O caso, inicialmente registrado como uma ocorrência de trânsito, passou a ser acompanhado de perto pelos familiares, que reuniram documentos, imagens de câmeras de segurança e relatos de testemunhas e encaminharam o material às autoridades. A filha da vítima, Tatiane Gomes, afirma que tem buscado informações para esclarecer a dinâmica da colisão e cobra a responsabilização de quem for apontado pela investigação como responsável pelo acidente.
Desde as primeiras horas após a ocorrência, Tatiane conta que passou a procurar elementos que pudessem ajudar a esclarecer o que aconteceu. Ela buscou imagens de câmeras de estabelecimentos próximos ao local, localizou testemunhas e reuniu documentos médicos relacionados ao atendimento da mãe.

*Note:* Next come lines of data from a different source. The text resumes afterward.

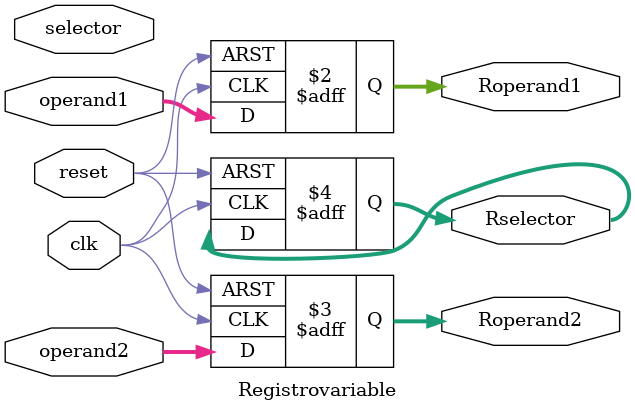
<source format=sv>
module Registrovariable  #(parameter N=4)(input [3:0] selector, 
                                                     input [N-1:0] operand1,operand2,
                                                     input clk, reset,
                                                     output reg [N-1:0] Roperand1, Roperand2,
                                                     output reg [3:0] Rselector);

    always @(posedge clk or posedge reset) begin

        if(reset) begin
            Roperand1 <= 0;
            Roperand2 <= 0;
            Rselector <= 0;
            end
        else begin
            Roperand1 <= operand1;
            Roperand2 <= operand2;
            Rselector <= Rselector;
            end
    end

endmodule
/*module Registrovariable #(parameter N = 4)(
    input logic clk,
    input logic reset,
    input logic [N-1:0] in_data1,
    input logic [N-1:0] in_data2,
    input logic [3:0] in_op_select,
    output logic [N-1:0] out_data1,
    output logic [N-1:0] out_data2,
    output logic [3:0] out_op_select
);

    // Registros internos
    logic [N-1:0] reg_data1;
    logic [N-1:0] reg_data2;
    logic [3:0] reg_op_select;

    always_ff @(posedge clk or posedge reset)
    begin
        if (reset) begin
            reg_data1 <= 0;
            reg_data2 <= 0;
            reg_op_select <= 0;
        end
        else begin
            reg_data1 <= in_data1;
            reg_data2 <= in_data2;
            reg_op_select <= in_op_select;
        end
    end

    assign out_data1 = reg_data1;
    assign out_data2 = reg_data2;
    assign out_op_select = reg_op_select;
endmodule*/
</source>
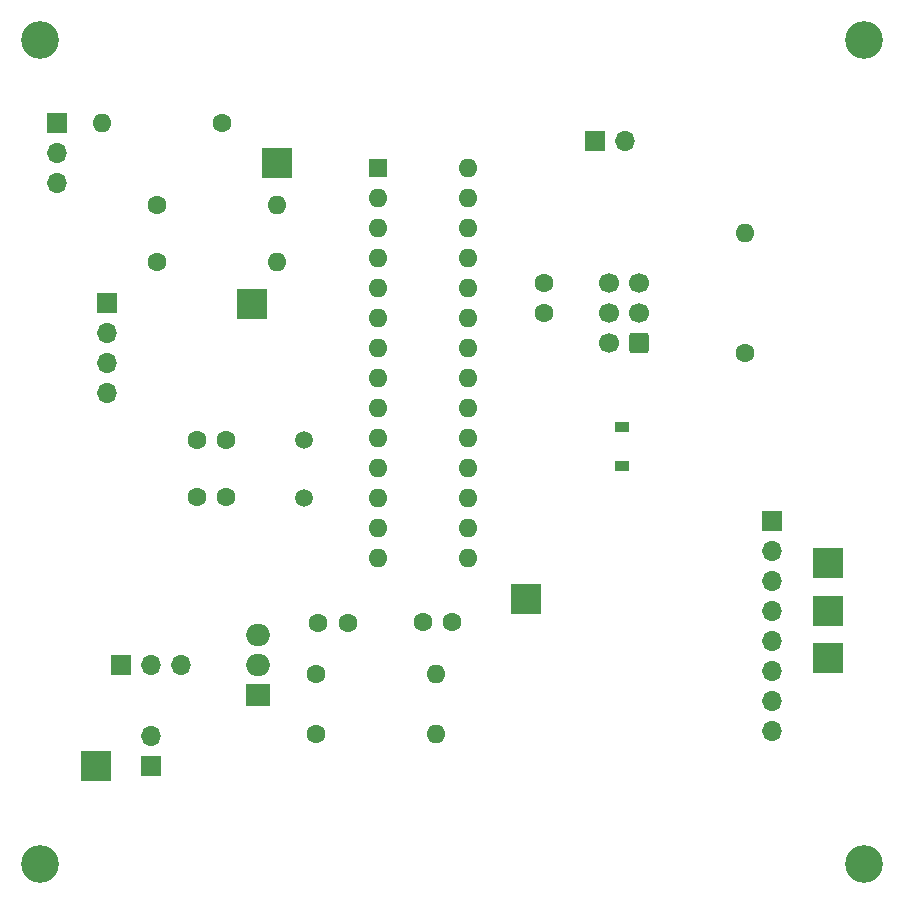
<source format=gts>
G04 #@! TF.GenerationSoftware,KiCad,Pcbnew,(6.0.10-0)*
G04 #@! TF.CreationDate,2023-03-01T17:49:15-06:00*
G04 #@! TF.ProjectId,monitor_subsystem,6d6f6e69-746f-4725-9f73-756273797374,rev?*
G04 #@! TF.SameCoordinates,Original*
G04 #@! TF.FileFunction,Soldermask,Top*
G04 #@! TF.FilePolarity,Negative*
%FSLAX46Y46*%
G04 Gerber Fmt 4.6, Leading zero omitted, Abs format (unit mm)*
G04 Created by KiCad (PCBNEW (6.0.10-0)) date 2023-03-01 17:49:15*
%MOMM*%
%LPD*%
G01*
G04 APERTURE LIST*
G04 Aperture macros list*
%AMRoundRect*
0 Rectangle with rounded corners*
0 $1 Rounding radius*
0 $2 $3 $4 $5 $6 $7 $8 $9 X,Y pos of 4 corners*
0 Add a 4 corners polygon primitive as box body*
4,1,4,$2,$3,$4,$5,$6,$7,$8,$9,$2,$3,0*
0 Add four circle primitives for the rounded corners*
1,1,$1+$1,$2,$3*
1,1,$1+$1,$4,$5*
1,1,$1+$1,$6,$7*
1,1,$1+$1,$8,$9*
0 Add four rect primitives between the rounded corners*
20,1,$1+$1,$2,$3,$4,$5,0*
20,1,$1+$1,$4,$5,$6,$7,0*
20,1,$1+$1,$6,$7,$8,$9,0*
20,1,$1+$1,$8,$9,$2,$3,0*%
G04 Aperture macros list end*
%ADD10C,1.600000*%
%ADD11O,1.600000X1.600000*%
%ADD12R,2.500000X2.500000*%
%ADD13R,1.700000X1.700000*%
%ADD14O,1.700000X1.700000*%
%ADD15R,1.600000X1.600000*%
%ADD16R,2.000000X1.905000*%
%ADD17O,2.000000X1.905000*%
%ADD18C,3.200000*%
%ADD19R,1.200000X0.900000*%
%ADD20RoundRect,0.250000X0.600000X0.600000X-0.600000X0.600000X-0.600000X-0.600000X0.600000X-0.600000X0*%
%ADD21C,1.700000*%
%ADD22C,1.500000*%
G04 APERTURE END LIST*
D10*
X150998000Y-125085000D03*
D11*
X161158000Y-125085000D03*
D12*
X147701000Y-81788000D03*
X132329000Y-132832000D03*
D13*
X174625000Y-79883000D03*
D14*
X177165000Y-79883000D03*
D12*
X194305000Y-123688000D03*
D13*
X189606000Y-112131000D03*
D14*
X189606000Y-114671000D03*
X189606000Y-117211000D03*
X189606000Y-119751000D03*
X189606000Y-122291000D03*
X189606000Y-124831000D03*
X189606000Y-127371000D03*
X189606000Y-129911000D03*
D15*
X156215000Y-82169000D03*
D11*
X156215000Y-84709000D03*
X156215000Y-87249000D03*
X156215000Y-89789000D03*
X156215000Y-92329000D03*
X156215000Y-94869000D03*
X156215000Y-97409000D03*
X156215000Y-99949000D03*
X156215000Y-102489000D03*
X156215000Y-105029000D03*
X156215000Y-107569000D03*
X156215000Y-110109000D03*
X156215000Y-112649000D03*
X156215000Y-115189000D03*
X163835000Y-115189000D03*
X163835000Y-112649000D03*
X163835000Y-110109000D03*
X163835000Y-107569000D03*
X163835000Y-105029000D03*
X163835000Y-102489000D03*
X163835000Y-99949000D03*
X163835000Y-97409000D03*
X163835000Y-94869000D03*
X163835000Y-92329000D03*
X163835000Y-89789000D03*
X163835000Y-87249000D03*
X163835000Y-84709000D03*
X163835000Y-82169000D03*
D16*
X146045000Y-126863000D03*
D17*
X146045000Y-124323000D03*
X146045000Y-121783000D03*
D18*
X197358000Y-141097000D03*
D13*
X129032000Y-78359000D03*
D14*
X129032000Y-80899000D03*
X129032000Y-83439000D03*
D10*
X160015000Y-120640000D03*
X162515000Y-120640000D03*
X170302000Y-94478000D03*
X170302000Y-91978000D03*
X143378000Y-110099000D03*
X140878000Y-110099000D03*
X151165000Y-120767000D03*
X153665000Y-120767000D03*
D18*
X197358000Y-71374000D03*
X127635000Y-71374000D03*
D19*
X176906000Y-107430000D03*
X176906000Y-104130000D03*
D20*
X178293500Y-97023000D03*
D21*
X175753500Y-97023000D03*
X178293500Y-94483000D03*
X175753500Y-94483000D03*
X178293500Y-91943000D03*
X175753500Y-91943000D03*
D12*
X194305000Y-119751000D03*
D10*
X143002000Y-78359000D03*
D11*
X132842000Y-78359000D03*
D10*
X137541000Y-90170000D03*
D11*
X147701000Y-90170000D03*
D13*
X137028000Y-132832000D03*
D14*
X137028000Y-130292000D03*
D13*
X133248000Y-93599000D03*
D14*
X133248000Y-96139000D03*
X133248000Y-98679000D03*
X133248000Y-101219000D03*
D10*
X187320000Y-97907000D03*
D11*
X187320000Y-87747000D03*
D12*
X194305000Y-115687000D03*
D13*
X134488000Y-124323000D03*
D14*
X137028000Y-124323000D03*
X139568000Y-124323000D03*
D12*
X168778000Y-118735000D03*
D22*
X149982000Y-105273000D03*
X149982000Y-110153000D03*
D10*
X150998000Y-130165000D03*
D11*
X161158000Y-130165000D03*
D12*
X145542000Y-93726000D03*
D10*
X137541000Y-85344000D03*
D11*
X147701000Y-85344000D03*
D10*
X143378000Y-105273000D03*
X140878000Y-105273000D03*
D18*
X127635000Y-141097000D03*
M02*

</source>
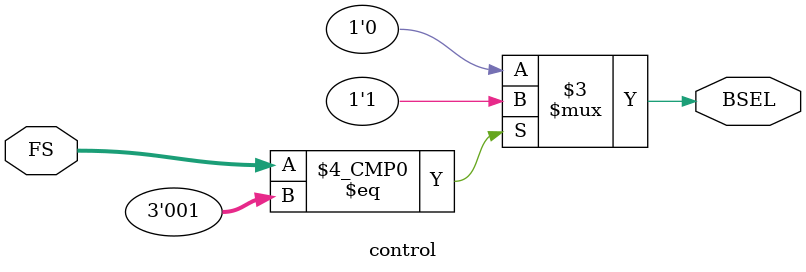
<source format=v>
module control(FS, BSEL); // add other outputs here

  // inputs
  input  [2:0]  FS;

  // constants for the function select
  // good practice that helps readablity
  // and save you from typing lots of numerical constants
  localparam FS_ADD = 3'b000;
  localparam FS_SUB = 3'b001;
  localparam FS_SRA = 3'b010;
  localparam FS_SRL = 3'b011;
  localparam FS_SLL = 3'b100;
  localparam FS_AND = 3'b101;
  localparam FS_OR  = 3'b110;

  /* ADD YOUR CODE BELOW THIS LINE */

  // outputs (add others here)
  output reg BSEL;

  // constants for outputs (you can add more)
  // good practice that helps readablity
  // and save you from typing lots of numerical constants
  localparam BSEL_B  = 1'b0;
  localparam BSEL_BN = 1'b1;

  // internal variables (you can add more)

  // implement the control logic here
  always @(*) begin
    case (FS)
      FS_ADD: begin
        BSEL = BSEL_B;
      end
      FS_SUB: begin
        BSEL = BSEL_BN;
      end
      default: begin
        BSEL = 1'b0;
      end
    endcase
  end

  /* ADD YOUR CODE ABOVE THIS LINE */

endmodule

</source>
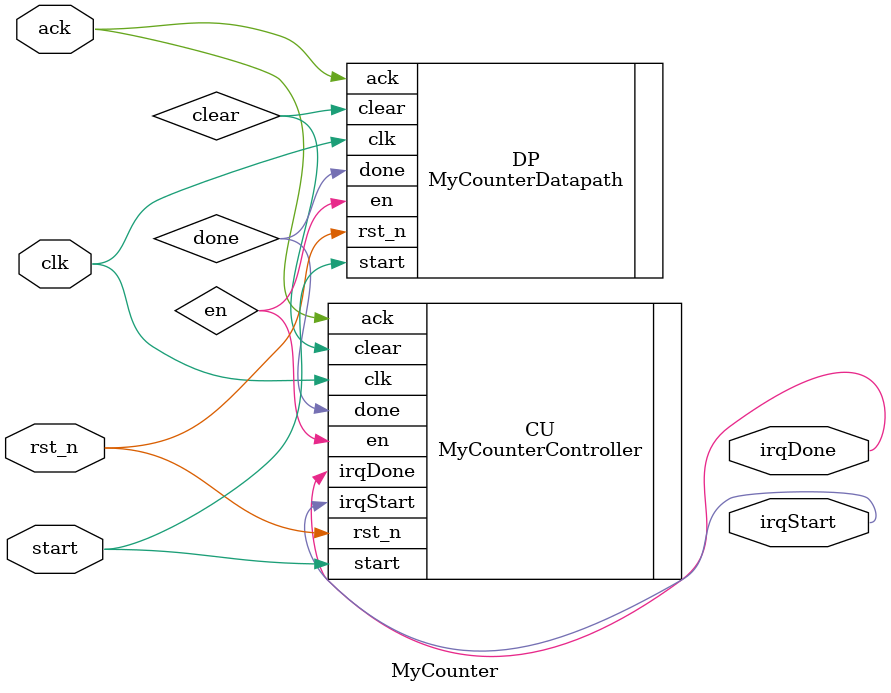
<source format=v>
module MyCounter #(parameter STOP = 10) ( 
    clk,
    rst_n,
    // input
    start,
    ack,
    // output
    irqStart,
    irqDone
);

    input clk, rst_n, start, ack;
    output irqStart, irqDone;

    wire en, clear, done;

    MyCounterController CU (
        .clk(clk),
        .rst_n(rst_n),
        .start(start),
        .ack(ack),
        .en(en),
        .clear(clear),
        .done(done),
        .irqStart(irqStart),
        .irqDone(irqDone)
    );

    MyCounterDatapath #(STOP) DP (
        .clk(clk),
        .rst_n(rst_n),
        .start(start),
        .ack(ack),
        .en(en),
        .clear(clear),
        .done(done)
    );

endmodule

</source>
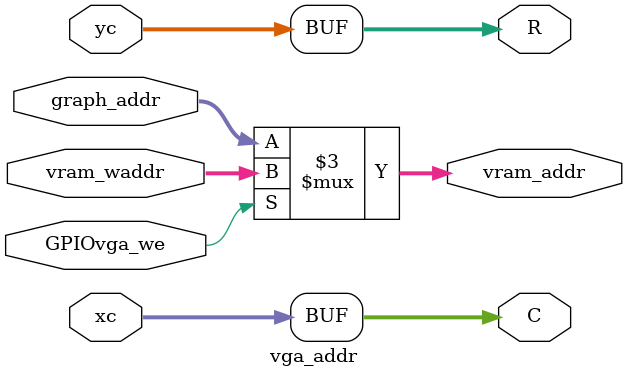
<source format=v>
`timescale 1ns / 1ps
module vga_addr(
input wire[9:0] xc,
input wire[9:0] yc,
input wire GPIOvga_we,
input wire[15:0] vram_waddr,
input wire[15:0] graph_addr,
output reg[9:0] C,
output reg[9:0] R,
output reg[15:0] vram_addr
    );

always@* begin
	if(GPIOvga_we)
		vram_addr[15:0] = vram_waddr[15:0];
	else
		vram_addr[15:0] = graph_addr[15:0];
	C=xc;
	R=yc;
end

endmodule

</source>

A família também procurou a Polícia Rodoviária Federal (PRF) para comunicar a morte e solicitar providências relacionadas à motocicleta envolvida na ocorrência, que permanecia no local. Posteriormente, documentos e outras informações foram entregues às autoridades para auxiliar na apuração. Segundo Tatiane, imagens de câmeras de segurança também foram obtidas e encaminhadas para análise.
De acordo com a filha, a PRF esteve no local e avaliou elementos que poderiam contribuir para a reconstrução da dinâmica do acidente. Para a família, esclarecer como ocorreu a colisão é fundamental para que sejam definidas eventuais responsabilidades.
Tatiane afirma que continuou buscando respostas mesmo durante o velório da mãe. “Na sexta-feira, enquanto eu ainda estava velando minha mãe, não tive paz nem para viver aquele momento. Voltei para a rua atrás de provas, fui novamente à PRF e avisei que ela tinha morrido. Eu estava velando minha mãe e, ao mesmo tempo, correndo atrás de respostas”, relata.
A família sustenta que a morte poderia ter sido evitada e espera que a investigação esclareça as circunstâncias do acidente, incluindo a dinâmica da colisão e as condições em que a motocicleta era conduzida. Os familiares também cobram que, caso sejam constatadas responsabilidades, sejam adotadas as medidas cabíveis pelas autoridades.